CASA program seeking more money, volunteers
To volunteer or make a financial donation to CASA of Rock County, call (608) 305-0187, write to 51 S. Main St., Janesville, WI 53545 or go online to casarockcounty.org.
The next volunteer training a session is Tuesday, May 15. For details, call Connie Olson, CASA volunteer coordinator, at the number shown above.
JANESVILLE The siblings, ages 5 and 8, were physically abused by their parent's significant other.
The 2-year-old boy was found wandering in a busy street while his parent was under the influence of alcohol.
The baby girl was born addicted to heroin.
They are only a few examples among the 29 Rock County children waiting to be matched with Court Appointed Special Advocates of Rock County volunteers.
The volunteers "are the voice for the children who may not otherwise have a voice in the system deciding their lives," said Kim Churchill, local CASA volunteer and program manager.
Along with more volunteers, CASA also needs more money, she said.
Most of CASA's funding comes from grants and the United Way. Federal funding was cut 63 percent in July and is expected drop to zero for the next fiscal year.
CASA's umbrella organization—Family Services of Southern Wisconsin and Northern Illinois, which is headquartered in Beloit—found some alternative funding but is seeking more.
CASA has 30 active volunteers and could handle 15 to 20 more, Churchill said.

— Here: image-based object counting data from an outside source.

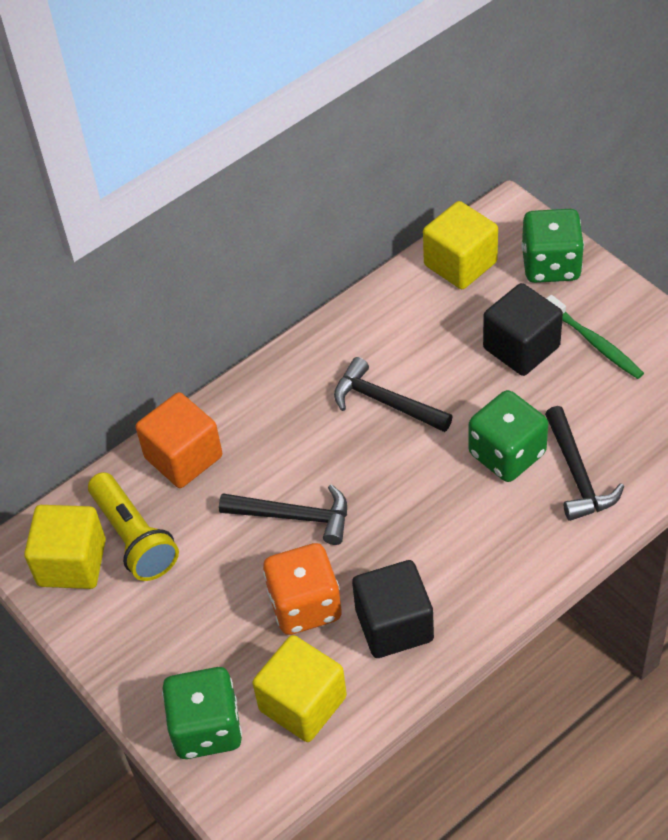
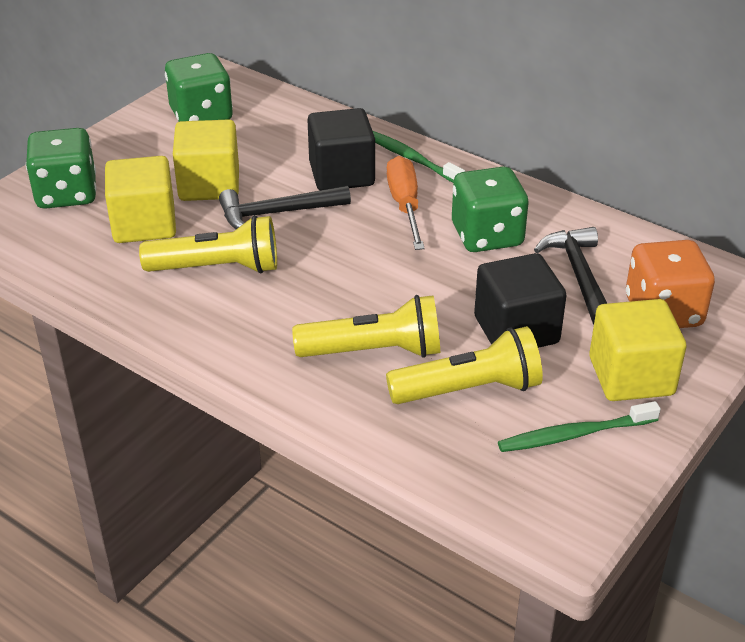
black hammer: 3 -> 2
green toothbrush: 1 -> 2
orange cube: 1 -> 0
orange screwdriver: 0 -> 1
yellow flashlight: 1 -> 3

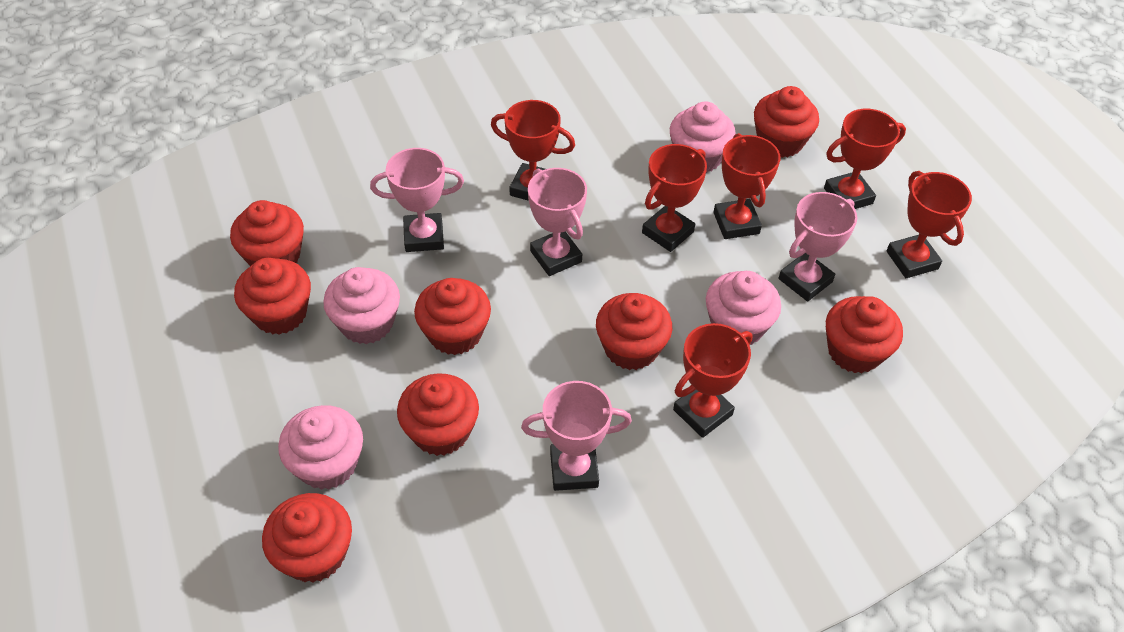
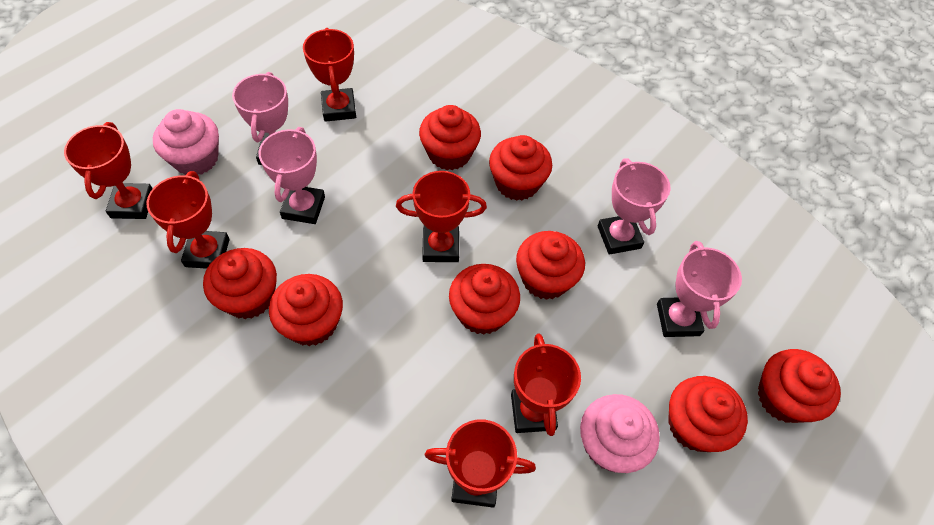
pink cupcake: 4 -> 2

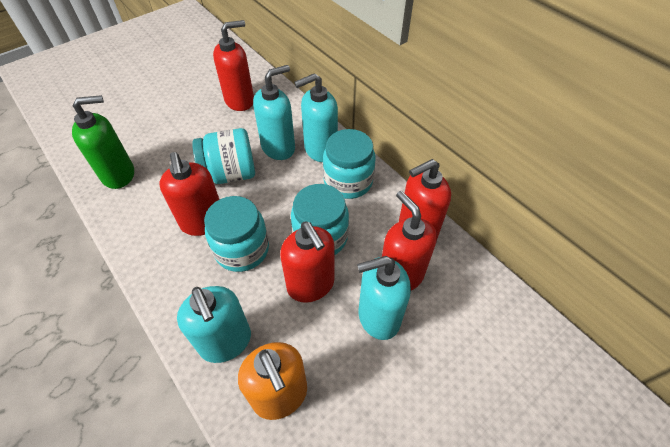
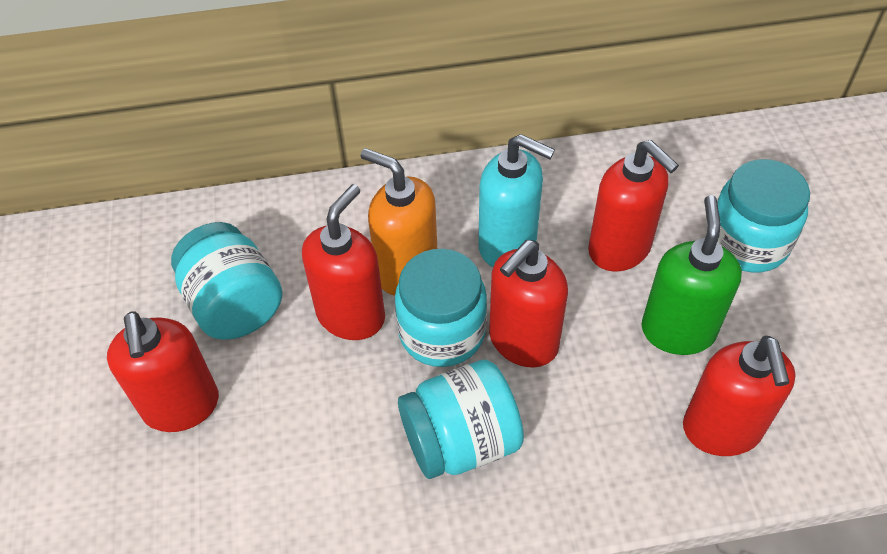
turquoise soap dispenser: 4 -> 1

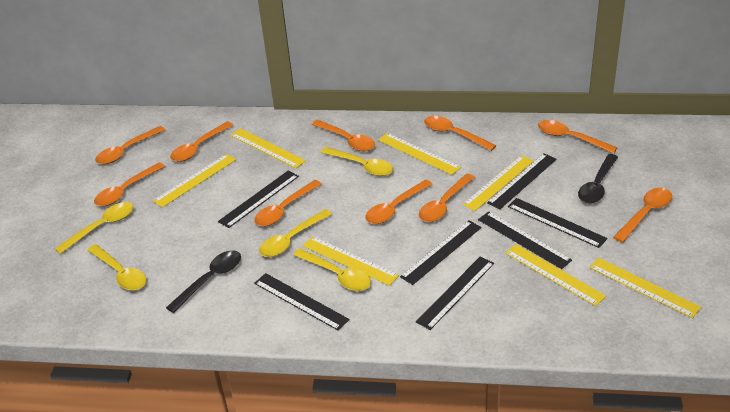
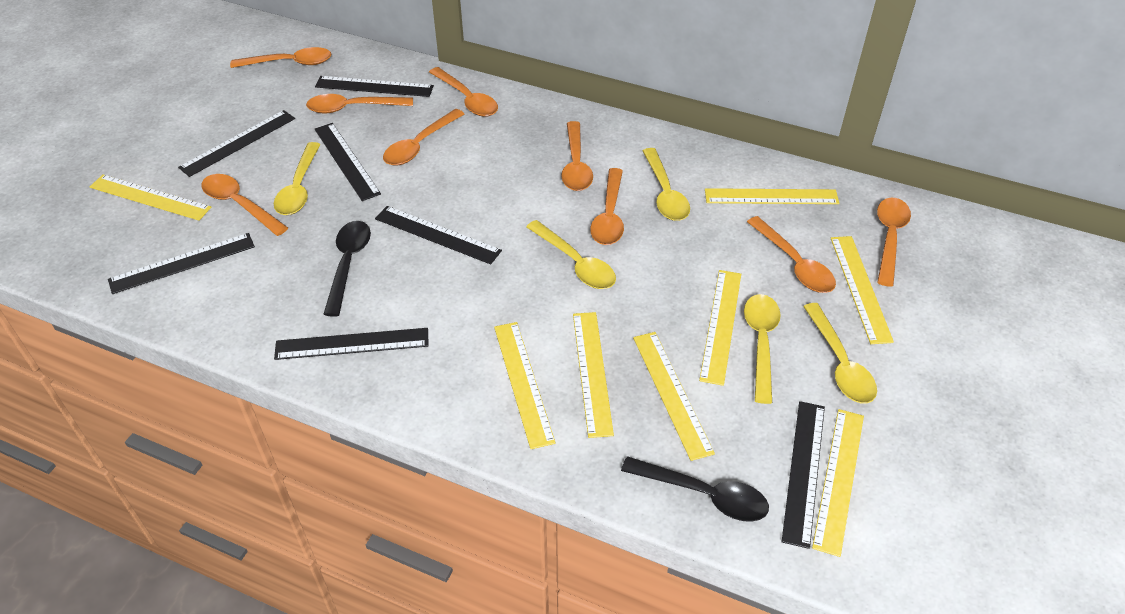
orange spoon: 10 -> 9
yellow ruler: 7 -> 8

"But in order to give volunteers the best supervision, we would need to increase our hours as well," Churchill said.
She and volunteer coordinator Connie Olson work part-time.
For now, Rock County Judge Alan Bates has largely stopped assigning new cases to CASA, Churchill said.
CASA volunteers advocate for the safety, health and emotional and physical development of children. Volunteers serve one child or family group at a time, and many CASA cases extend beyond one year, Churchill said.
"We do have 30 hours of initial training, ask for a one-year commitment, and on average the volunteer will spend 15 hours a week on their case. It's intensive, and you become pretty attached to the kids you serve. It takes a special type of person to do it,'' she said.
Churchill wants people to know CASA and its volunteers can make a difference by making a child's hopes and wishes known to the judge.
"We try to look at what would be in the best interest of the child and come up with a more creative solution to be able to reach the goal of the child," she said.
Unlike social workers with extensive caseloads, CASA volunteers have only one child or sibling group to focus on, Churchill said.
"The majority of people in these children's lives are paid to be there, where our volunteers are there by choice to be the voice for them in a governmental—courts and social services—system."